Brant reached over, felt the lapel, said:
‘No wonder the shop is gone down the tubes. Was it on special offer?’
Roberts gulped down half the pint, said:
‘Well, at least I’m not wearing torn jeans.’
Lame, he knew it was a poor retort. Brant fingered the hole in his jeans, seemed delighted with it, said:
‘Bullet-hole, sir, line of duty and all that.’
There were times Roberts truly hated Brant, wanted to put a fist hard in his mouth and beat on him for an hour. This was one of those times. He said to the barman:
‘Give me a large Bells and another of those Irish things for him.’
Brant was still staring at the suit, said:
‘Don’t worry, sir, the light in here, people won’t see it too well.’
Roberts lashed down the scotch, said:
‘Gee, that’s a real help. What’s with the bloody silver bird on your sweatshirt?’
Brant touched the pin with what appeared to be real affection, said:
‘That’s the laughing kookaburra.’
Roberts was seriously sorry he’d asked, went:
‘Like that is supposed to make sense?’
‘Aussie, sir, gets its name from its call, which sounds like mad laughter, a member of the kingfisher family, lives off snakes, mice, and lizards.”

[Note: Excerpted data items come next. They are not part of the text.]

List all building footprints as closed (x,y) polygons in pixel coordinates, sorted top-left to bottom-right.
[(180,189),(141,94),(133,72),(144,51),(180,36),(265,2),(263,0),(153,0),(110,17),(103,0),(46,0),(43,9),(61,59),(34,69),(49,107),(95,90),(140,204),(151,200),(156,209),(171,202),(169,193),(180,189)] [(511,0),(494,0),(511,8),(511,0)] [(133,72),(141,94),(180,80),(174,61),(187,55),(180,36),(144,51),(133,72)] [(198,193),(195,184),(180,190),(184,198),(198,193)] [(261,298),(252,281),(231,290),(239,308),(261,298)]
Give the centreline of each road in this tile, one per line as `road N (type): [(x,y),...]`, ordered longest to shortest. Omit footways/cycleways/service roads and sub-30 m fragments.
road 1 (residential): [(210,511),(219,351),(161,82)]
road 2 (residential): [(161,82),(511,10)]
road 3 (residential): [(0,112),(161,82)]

Roberts thought it was a good description of Brant. They took a seat and Brant immediately put the chat on two women nearby. As always, Roberts was amazed at how women responded to him, couldn’t they see what a pig he was.
Nope.
Next minute they’d joined them and Roberts was sitting beside a fine woman with a see-through blouse. He could never figure out if you were supposed to look or keep your eyes averted. Brant solved the dilemma by saying:
‘Lady you are stacked. Is that the wonders of Wonderbra or just you?’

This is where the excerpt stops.